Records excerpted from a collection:
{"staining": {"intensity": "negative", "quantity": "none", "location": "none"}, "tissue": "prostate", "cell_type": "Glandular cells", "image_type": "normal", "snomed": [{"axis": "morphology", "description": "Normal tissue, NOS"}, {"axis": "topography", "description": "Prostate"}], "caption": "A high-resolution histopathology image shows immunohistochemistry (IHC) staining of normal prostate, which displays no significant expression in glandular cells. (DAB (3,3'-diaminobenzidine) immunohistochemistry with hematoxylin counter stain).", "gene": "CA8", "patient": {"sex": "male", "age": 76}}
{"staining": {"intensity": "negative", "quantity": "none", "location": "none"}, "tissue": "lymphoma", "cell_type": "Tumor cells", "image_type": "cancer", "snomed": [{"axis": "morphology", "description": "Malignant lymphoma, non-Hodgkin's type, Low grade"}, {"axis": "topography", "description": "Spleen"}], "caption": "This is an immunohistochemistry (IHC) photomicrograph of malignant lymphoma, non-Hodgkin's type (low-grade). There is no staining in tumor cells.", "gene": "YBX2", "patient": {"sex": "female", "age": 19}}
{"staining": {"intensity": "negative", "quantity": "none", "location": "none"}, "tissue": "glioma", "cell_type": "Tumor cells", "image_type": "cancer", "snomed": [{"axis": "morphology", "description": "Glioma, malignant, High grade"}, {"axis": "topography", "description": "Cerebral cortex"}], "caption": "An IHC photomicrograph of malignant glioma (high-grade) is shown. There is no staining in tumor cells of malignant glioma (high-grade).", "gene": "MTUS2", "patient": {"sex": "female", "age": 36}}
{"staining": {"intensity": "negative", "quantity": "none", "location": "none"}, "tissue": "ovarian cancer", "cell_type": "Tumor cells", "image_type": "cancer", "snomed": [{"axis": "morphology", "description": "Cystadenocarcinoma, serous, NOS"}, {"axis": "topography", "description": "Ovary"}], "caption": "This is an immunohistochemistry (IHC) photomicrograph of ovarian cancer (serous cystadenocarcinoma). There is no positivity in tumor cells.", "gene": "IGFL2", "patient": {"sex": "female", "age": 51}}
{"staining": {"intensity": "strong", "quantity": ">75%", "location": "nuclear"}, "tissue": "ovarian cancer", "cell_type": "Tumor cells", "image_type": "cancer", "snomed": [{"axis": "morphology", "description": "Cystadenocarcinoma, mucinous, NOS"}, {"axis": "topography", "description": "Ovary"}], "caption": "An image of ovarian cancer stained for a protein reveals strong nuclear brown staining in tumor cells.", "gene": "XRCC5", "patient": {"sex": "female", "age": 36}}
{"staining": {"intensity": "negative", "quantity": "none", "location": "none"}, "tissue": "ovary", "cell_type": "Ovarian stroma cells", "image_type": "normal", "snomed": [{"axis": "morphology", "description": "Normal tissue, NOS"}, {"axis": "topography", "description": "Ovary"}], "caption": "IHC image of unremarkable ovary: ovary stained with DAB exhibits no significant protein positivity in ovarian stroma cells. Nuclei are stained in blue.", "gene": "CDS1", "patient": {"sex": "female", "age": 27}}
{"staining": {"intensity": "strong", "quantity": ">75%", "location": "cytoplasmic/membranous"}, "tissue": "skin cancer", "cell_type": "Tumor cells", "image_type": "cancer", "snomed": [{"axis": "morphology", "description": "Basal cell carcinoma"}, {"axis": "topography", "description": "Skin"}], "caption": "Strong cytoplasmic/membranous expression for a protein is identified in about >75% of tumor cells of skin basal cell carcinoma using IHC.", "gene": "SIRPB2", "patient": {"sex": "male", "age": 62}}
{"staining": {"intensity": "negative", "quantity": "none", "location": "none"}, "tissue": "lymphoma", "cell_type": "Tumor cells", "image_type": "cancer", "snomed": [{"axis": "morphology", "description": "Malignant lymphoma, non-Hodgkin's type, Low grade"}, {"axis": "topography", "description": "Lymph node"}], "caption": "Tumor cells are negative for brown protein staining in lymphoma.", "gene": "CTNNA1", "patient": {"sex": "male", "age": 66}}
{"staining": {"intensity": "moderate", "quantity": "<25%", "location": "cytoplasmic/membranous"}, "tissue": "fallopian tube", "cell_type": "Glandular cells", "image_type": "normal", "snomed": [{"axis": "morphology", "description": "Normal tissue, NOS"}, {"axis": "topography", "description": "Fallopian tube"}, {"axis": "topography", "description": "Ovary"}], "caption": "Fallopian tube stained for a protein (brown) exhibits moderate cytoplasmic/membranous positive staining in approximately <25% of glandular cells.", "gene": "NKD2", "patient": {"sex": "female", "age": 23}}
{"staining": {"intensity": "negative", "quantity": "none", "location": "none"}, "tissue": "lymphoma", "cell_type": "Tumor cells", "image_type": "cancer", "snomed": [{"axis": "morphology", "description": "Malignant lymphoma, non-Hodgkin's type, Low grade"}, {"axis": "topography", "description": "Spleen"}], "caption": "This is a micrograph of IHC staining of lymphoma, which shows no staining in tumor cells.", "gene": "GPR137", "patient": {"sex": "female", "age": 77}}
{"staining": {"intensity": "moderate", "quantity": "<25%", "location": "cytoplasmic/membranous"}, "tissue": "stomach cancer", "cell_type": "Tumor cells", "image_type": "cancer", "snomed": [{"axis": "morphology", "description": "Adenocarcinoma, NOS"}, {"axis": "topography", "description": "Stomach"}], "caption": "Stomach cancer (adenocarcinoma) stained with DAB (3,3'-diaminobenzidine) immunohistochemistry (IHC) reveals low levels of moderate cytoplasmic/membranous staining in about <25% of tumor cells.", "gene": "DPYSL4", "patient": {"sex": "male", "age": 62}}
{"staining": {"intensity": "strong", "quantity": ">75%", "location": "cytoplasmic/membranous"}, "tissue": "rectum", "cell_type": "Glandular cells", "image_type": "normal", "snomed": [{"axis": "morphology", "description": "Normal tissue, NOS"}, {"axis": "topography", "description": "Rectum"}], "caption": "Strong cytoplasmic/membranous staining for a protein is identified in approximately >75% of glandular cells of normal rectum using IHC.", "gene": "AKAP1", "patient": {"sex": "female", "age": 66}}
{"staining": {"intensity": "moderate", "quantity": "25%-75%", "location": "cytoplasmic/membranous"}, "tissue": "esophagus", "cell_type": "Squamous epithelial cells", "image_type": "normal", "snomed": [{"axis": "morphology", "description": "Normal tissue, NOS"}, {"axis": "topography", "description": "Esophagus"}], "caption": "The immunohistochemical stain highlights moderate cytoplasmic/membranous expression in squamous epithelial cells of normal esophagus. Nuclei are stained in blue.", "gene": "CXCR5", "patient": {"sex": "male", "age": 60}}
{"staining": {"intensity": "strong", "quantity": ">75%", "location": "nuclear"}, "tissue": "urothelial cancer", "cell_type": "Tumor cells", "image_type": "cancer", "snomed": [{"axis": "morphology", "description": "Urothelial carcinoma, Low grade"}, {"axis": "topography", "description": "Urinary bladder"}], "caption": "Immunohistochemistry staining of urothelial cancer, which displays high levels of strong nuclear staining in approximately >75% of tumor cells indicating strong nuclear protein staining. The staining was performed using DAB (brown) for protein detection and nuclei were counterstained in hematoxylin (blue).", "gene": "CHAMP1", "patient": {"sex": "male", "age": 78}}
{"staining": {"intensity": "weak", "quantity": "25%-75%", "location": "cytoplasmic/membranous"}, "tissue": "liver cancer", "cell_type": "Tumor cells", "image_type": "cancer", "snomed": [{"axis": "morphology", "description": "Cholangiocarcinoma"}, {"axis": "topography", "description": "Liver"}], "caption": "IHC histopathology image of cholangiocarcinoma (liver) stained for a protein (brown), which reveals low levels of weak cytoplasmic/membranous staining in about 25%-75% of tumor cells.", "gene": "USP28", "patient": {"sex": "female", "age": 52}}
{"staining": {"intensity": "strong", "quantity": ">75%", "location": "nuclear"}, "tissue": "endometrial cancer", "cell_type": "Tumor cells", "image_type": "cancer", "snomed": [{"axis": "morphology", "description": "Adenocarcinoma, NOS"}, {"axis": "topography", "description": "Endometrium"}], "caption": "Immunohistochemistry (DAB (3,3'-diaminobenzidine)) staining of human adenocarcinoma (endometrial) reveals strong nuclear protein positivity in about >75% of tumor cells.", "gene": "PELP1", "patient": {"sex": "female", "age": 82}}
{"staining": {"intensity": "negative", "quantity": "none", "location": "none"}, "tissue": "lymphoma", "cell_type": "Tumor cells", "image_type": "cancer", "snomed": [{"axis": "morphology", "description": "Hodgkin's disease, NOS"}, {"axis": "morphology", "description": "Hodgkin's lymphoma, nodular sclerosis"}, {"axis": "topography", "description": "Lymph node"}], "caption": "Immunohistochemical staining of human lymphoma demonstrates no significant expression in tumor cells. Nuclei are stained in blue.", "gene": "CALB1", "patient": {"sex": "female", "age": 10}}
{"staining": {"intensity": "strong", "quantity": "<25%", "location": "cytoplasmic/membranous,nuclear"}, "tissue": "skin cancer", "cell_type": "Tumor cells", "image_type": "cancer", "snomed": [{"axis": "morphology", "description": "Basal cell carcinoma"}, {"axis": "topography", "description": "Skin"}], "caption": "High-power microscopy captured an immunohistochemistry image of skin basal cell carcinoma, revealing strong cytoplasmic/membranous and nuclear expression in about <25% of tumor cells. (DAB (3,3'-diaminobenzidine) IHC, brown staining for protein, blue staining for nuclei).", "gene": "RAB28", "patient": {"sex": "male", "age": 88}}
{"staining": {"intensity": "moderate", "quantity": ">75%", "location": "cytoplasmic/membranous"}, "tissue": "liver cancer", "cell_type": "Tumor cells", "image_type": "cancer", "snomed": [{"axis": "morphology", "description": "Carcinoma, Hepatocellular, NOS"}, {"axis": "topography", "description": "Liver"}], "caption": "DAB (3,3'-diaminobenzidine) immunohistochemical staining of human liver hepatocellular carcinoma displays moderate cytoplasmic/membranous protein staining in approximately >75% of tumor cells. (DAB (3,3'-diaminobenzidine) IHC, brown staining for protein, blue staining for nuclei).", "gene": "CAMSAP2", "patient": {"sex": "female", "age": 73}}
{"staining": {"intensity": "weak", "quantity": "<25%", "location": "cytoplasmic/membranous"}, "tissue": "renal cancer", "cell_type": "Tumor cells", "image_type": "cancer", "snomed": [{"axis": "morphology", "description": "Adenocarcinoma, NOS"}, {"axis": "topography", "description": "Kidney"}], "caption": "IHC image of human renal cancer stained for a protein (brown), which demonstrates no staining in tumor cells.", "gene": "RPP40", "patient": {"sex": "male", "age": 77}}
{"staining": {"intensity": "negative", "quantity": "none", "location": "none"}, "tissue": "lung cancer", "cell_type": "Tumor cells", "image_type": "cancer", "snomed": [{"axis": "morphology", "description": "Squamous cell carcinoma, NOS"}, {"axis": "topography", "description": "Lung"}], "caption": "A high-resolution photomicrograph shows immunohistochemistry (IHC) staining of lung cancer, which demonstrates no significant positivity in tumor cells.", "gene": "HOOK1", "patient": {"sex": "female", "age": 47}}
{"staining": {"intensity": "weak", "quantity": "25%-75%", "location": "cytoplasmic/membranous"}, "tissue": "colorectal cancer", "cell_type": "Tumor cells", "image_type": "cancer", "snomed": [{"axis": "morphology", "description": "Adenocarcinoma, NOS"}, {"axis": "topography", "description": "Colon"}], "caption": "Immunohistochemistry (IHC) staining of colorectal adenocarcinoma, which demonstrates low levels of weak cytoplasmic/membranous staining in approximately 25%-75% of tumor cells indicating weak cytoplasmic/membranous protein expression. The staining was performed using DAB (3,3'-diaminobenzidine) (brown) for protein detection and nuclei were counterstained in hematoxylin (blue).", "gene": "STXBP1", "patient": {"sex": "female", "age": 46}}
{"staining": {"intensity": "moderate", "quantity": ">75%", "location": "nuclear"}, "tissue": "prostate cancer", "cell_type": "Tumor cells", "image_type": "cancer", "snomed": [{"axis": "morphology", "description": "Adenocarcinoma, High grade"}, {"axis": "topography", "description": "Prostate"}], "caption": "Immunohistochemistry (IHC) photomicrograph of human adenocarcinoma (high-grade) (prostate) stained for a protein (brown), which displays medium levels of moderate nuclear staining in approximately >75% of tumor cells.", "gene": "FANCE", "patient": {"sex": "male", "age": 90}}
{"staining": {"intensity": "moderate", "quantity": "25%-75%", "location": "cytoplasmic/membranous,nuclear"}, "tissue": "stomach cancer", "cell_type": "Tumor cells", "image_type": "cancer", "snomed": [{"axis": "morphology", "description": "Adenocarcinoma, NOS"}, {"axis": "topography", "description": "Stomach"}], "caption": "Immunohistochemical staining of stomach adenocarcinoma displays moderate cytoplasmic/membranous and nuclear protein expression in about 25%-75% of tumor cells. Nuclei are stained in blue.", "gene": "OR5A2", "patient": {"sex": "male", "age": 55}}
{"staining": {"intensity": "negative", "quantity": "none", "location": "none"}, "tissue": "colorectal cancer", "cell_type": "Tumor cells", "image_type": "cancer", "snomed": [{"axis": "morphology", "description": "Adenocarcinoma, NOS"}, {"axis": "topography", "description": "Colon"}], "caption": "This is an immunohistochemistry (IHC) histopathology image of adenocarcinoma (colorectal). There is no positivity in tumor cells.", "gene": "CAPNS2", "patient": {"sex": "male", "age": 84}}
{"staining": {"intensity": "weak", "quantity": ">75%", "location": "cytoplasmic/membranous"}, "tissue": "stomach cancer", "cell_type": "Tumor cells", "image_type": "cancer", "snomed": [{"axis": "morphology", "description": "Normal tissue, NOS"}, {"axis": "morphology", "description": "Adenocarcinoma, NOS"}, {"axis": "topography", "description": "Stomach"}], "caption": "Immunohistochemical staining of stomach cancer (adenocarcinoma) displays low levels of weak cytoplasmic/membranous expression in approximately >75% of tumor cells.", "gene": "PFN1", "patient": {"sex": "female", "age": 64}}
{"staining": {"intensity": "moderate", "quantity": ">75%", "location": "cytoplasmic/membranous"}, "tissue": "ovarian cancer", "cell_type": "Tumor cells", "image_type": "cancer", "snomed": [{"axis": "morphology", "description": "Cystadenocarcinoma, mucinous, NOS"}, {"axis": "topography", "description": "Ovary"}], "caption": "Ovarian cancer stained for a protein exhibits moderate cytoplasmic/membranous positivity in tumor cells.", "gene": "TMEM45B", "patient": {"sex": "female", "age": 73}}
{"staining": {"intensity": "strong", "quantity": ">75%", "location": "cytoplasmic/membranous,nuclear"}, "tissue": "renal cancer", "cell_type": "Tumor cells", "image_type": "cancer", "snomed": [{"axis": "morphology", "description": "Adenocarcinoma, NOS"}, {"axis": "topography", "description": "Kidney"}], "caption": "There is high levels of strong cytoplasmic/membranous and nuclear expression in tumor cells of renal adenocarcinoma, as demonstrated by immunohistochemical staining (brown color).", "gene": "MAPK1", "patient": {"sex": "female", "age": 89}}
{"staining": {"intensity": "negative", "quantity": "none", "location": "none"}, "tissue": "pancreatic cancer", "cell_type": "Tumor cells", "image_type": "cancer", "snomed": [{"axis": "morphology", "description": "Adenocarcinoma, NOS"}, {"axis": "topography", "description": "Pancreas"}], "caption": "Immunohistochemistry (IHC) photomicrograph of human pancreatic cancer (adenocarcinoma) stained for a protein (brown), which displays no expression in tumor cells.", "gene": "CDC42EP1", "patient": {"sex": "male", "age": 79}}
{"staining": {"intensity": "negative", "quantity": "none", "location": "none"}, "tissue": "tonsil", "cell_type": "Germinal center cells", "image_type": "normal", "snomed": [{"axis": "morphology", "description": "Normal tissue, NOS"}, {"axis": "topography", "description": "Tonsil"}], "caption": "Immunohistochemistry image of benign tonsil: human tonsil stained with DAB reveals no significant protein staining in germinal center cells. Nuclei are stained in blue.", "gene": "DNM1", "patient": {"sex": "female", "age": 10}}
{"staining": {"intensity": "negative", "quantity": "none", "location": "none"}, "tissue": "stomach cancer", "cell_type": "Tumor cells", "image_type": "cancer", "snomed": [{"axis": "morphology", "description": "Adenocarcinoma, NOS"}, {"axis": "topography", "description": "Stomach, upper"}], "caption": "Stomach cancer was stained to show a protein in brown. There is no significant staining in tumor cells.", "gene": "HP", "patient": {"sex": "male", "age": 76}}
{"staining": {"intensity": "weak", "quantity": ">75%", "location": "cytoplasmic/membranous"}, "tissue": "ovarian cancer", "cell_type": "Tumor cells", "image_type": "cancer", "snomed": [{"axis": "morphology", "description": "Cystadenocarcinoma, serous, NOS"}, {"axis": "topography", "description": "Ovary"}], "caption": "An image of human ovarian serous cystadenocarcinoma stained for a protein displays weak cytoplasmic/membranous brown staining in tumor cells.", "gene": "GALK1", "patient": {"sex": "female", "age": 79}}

## REQUIRED WORK
In the entries above, find the line with "tube stained for" and the line with "(adenocarcinoma) stained with", then restate word for word both of them and every line between, with nothing more.

## RESULT OF THE TASK
{"staining": {"intensity": "moderate", "quantity": "<25%", "location": "cytoplasmic/membranous"}, "tissue": "fallopian tube", "cell_type": "Glandular cells", "image_type": "normal", "snomed": [{"axis": "morphology", "description": "Normal tissue, NOS"}, {"axis": "topography", "description": "Fallopian tube"}, {"axis": "topography", "description": "Ovary"}], "caption": "Fallopian tube stained for a protein (brown) exhibits moderate cytoplasmic/membranous positive staining in approximately <25% of glandular cells.", "gene": "NKD2", "patient": {"sex": "female", "age": 23}}
{"staining": {"intensity": "negative", "quantity": "none", "location": "none"}, "tissue": "lymphoma", "cell_type": "Tumor cells", "image_type": "cancer", "snomed": [{"axis": "morphology", "description": "Malignant lymphoma, non-Hodgkin's type, Low grade"}, {"axis": "topography", "description": "Spleen"}], "caption": "This is a micrograph of IHC staining of lymphoma, which shows no staining in tumor cells.", "gene": "GPR137", "patient": {"sex": "female", "age": 77}}
{"staining": {"intensity": "moderate", "quantity": "<25%", "location": "cytoplasmic/membranous"}, "tissue": "stomach cancer", "cell_type": "Tumor cells", "image_type": "cancer", "snomed": [{"axis": "morphology", "description": "Adenocarcinoma, NOS"}, {"axis": "topography", "description": "Stomach"}], "caption": "Stomach cancer (adenocarcinoma) stained with DAB (3,3'-diaminobenzidine) immunohistochemistry (IHC) reveals low levels of moderate cytoplasmic/membranous staining in about <25% of tumor cells.", "gene": "DPYSL4", "patient": {"sex": "male", "age": 62}}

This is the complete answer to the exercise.